This morning, after 17 days, a metal fence at Makalei Beach Park blocking access to a Diamond Head shoreline path was removed by workers for the City of Honolulu Department of Parks & Recreation.
On Christmas Eve, Alexi Drouin, who lives by the park, was shocked and upset to see a private company erecting the metal barrier. “There was no notice,” Drouin said, adding that after calling around he learned the fence — and a second fence at the opposite end of the walkway, which leads past waterfront homes to Leahi Beach Park — was a city project.
“Success! Well, nearly,” said Cheryl Severn with a laugh, as she walked over with her morning coffee to watch the digging and drilling with Drouin.

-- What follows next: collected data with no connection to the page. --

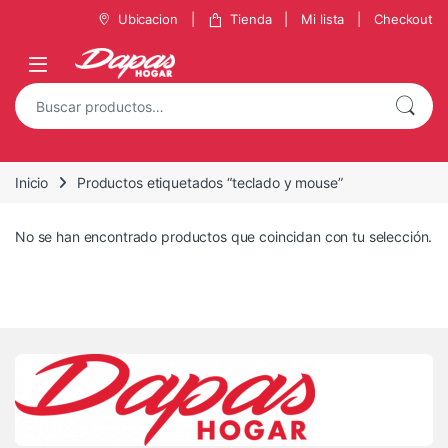
Ubicacion
Tienda
Mi lista
Checkout
Inicio
Productos etiquetados “teclado y mouse”
No se han encontrado productos que coincidan con tu selección.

“We’re halfway there,” said Drouin, referring to the second fence, which the city planned to leave in place until a safety hazard has been fixed, according to a statement released Thursday.
“Following public input and discussion, the Department of Parks and Recreation will be removing the fence installed at Mākālei Beach Park between the park and the makai walkway,” the statement said. “However, the fence at Lē‘ahi Beach Park will remain for the time being to mitigate the safety hazard near the walkway.”

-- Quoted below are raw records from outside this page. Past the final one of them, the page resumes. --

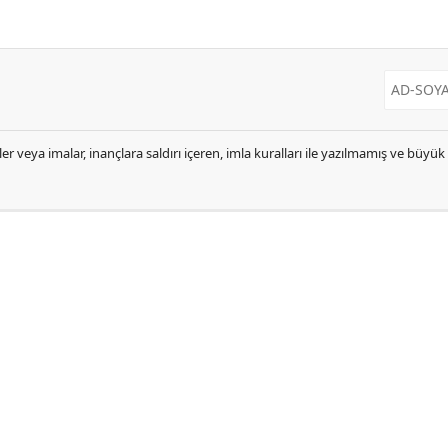
er veya imalar, inançlara saldırı içeren, imla kuralları ile yazılmamış ve büyü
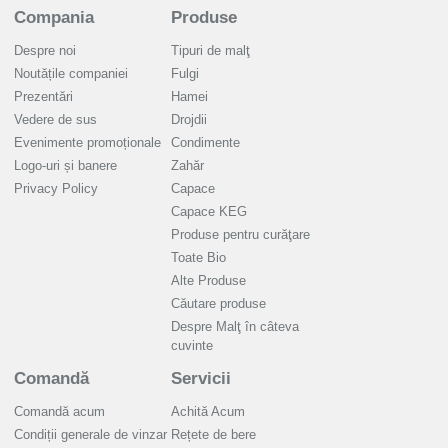
Compania
Produse
Despre noi
Tipuri de malţ
Noutățile companiei
Fulgi
Prezentări
Hamei
Vedere de sus
Drojdii
Evenimente promoționale
Condimente
Logo-uri și banere
Zahăr
Privacy Policy
Capace
Capace KEG
Produse pentru curăţare
Toate Bio
Alte Produse
Căutare produse
Despre Malţ în câteva
cuvinte
Comandă
Servicii
Comandă acum
Achită Acum
Condiții generale de vinzar
Rețete de bere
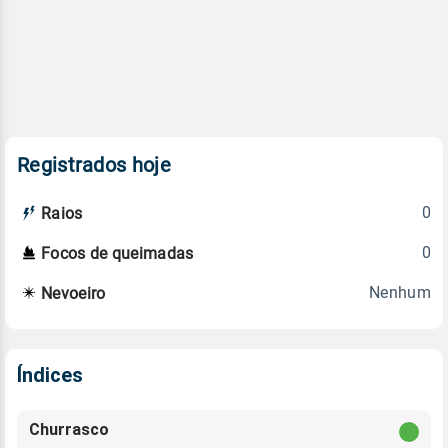
Registrados hoje
0
Raios
0
Focos de queimadas
Nenhum
Nevoeiro
Índices
Churrasco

While Severn and Drouin expressed gratitude for the city’s quick action in response to public complaints, they worried safety would be further jeopardized now, if walkers coming from Makalei, frustrated to find a barrier at the Leahi end of the path, try to climb over or around the metal fence, which is about 7 feet high and juts out past a gap where the walkway’s steel railings end.
“It’s trickier now,” said Severn, adding she had witnessed several people clambering around the fences.

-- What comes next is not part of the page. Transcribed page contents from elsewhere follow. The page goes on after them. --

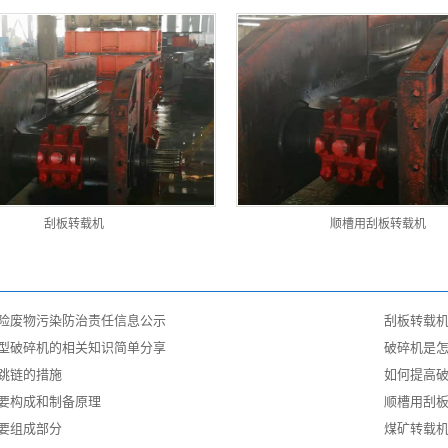
刮板转载机
顺槽用刮板转载机
险废物污染防治责任信息公示
刮板转载
型破碎机的相关知识简单分享
破碎机是
跳链的措施
如何提高
要构成和制备原理
顺槽用刮
要组成部分
煤矿转载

In 2012, a Honolulu resident claimed she was injured while stepping between Leahi Park and the walkway, and sued the city and state; the lawsuit was settled for $275,000 in 2018.
Also this morning, at Makalei Beach, workers who said they were hired by a homeowner were repairing a section of a sea wall that had collapsed onto the sands, which are covered by the wash of waves during high tides.